WRITTEN REQUEST 1: In the ELKS serial discussion below, condense the paragraph beginning "Note that Telix uses hardware flow control" into a short list that keeps its main facts.
WRITTEN REQUEST 2: Carry on the ELKS serial discussion past its final sentence.

GIVEN TEXT:
──────────────────────────────

It does not die indeed, HOWEVER, there's some difference in how it quits (with ^C) after longer use with lots of motion. When I press ^C not long after starting mouse program, it quits as expected. But when I run it for longer (with lots of motion), pressing ^C causes immediate logout and I need to log in as root again... Does this uncover some hidden issue? Also I wonder how big the buffer was allocated, with fast moves and intermittent clicks it can react and print changed button state a good minute after I pressed it, printing all the mouse positions I was imposing in between. This seem to require enormous buffer! Where is it? In kernel or in userspace? IMO it it should drop the content from time to time, no one requires so detailed information about mouse motion.

pawosm-arm commented 4 years ago

What type of UART is ELKS identifying your system as having?

It prints:

ttyS0 at 0x3f8, irq 4 is an 8250

pawosm-arm commented 4 years ago

Now that I completely understand what is going on with ELKS interrupt handling and its serial I/O, I find it a bit underwhelming that your system can't handle > 9600 baud with the new driver, especially since Telix works with much higher speeds.

Note that Telix uses hardware flow control (e.g. with hardware flow control enabled it detects and complains when there's no 'other side' connected) and Telix runs under DOS, hence it has all of the CPU for its own: no time sharing, no preemptive scheduling and the IRQ line that one needs to configure in Telix is entirely handled in userspace with no bottom halves. It was just easier for its developers to achieve higher speed.

──────────────────────────────

ENTRIES SHOWN:
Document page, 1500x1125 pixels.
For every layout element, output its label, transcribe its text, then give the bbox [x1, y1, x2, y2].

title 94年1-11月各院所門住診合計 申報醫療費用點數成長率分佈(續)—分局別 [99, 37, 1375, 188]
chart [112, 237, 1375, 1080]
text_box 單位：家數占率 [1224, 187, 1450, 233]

──────────────────────────────

ANSWER 1:
- Telix uses hardware flow control; with it enabled, Telix detects and complains when no other side is connected.
- Telix runs under DOS, so it has the whole CPU to itself, with no time sharing and no preemptive scheduling.
- The IRQ line configured in Telix is handled entirely in userspace, with no bottom halves.
- These conditions made higher speeds easier for its developers to achieve.

ANSWER 2:
Yet still, achieving at least 19200 (to match at least with ZX Spectrum +3 running CP/M) would be desirable.

pawosm-arm commented 4 years ago

If you can, try disabling SLIP and just logging into Linux via miniterm to see what results you get.

I did some test. I have putty on Linux and it also have serial port terminal. It allows copy+paste of larger text blocks (not waiting for transfer to complete, just to make lots of communication).

So I pasted GNU licence several times. At 9600bps all of the copies went through. At 19200 something weird happend. First copy seemed OK, but the subsequent copies looked as if some of the lines appeared in wrong order, as if wrong part of the serial buffer was copied to the userspace (namely, to miniterm).

Note that miniterm must be started with '-l' option for this test.

ghaerr commented 4 years ago

It does not die indeed, HOWEVER, there's some difference in how it quits (with ^C) after longer use with lots of motion. When I press ^C not long after starting mouse program, it quits as expected. But when I run it for longer (with lots of motion), pressing ^C causes immediate logout and I need to log in as root again...

Sounds like there may still be corruption occurring... with nothing else running and only moving the mouse, there should never be a case where ELKS becomes unstable. Usually, when a program exits and the shell exits immediately thereafter, as described above, this indicates stack overflow or corruption, although in some cases it can happen as a result of the console being in raw mode and the shell read returning 0, which causes the shell to exit.

It is still quite complicated debugging this, as it may not be the serial driver itself that is the problem. For instance, with ktcp I have identified (not solved) a serious kernel bug using the /dev/tcpdev transfer mechanism for sockets that sometimes results in the kernel returning a longer buffer than requested by read(). When this happens, of course, the receiving program is toast and no recovery possible in most circumstances. It could still be interesting to try using miniterm using ls -lR / with streaming serial data to actually get a visual on the character loss that is happening, if any.

Does this uncover some hidden issue?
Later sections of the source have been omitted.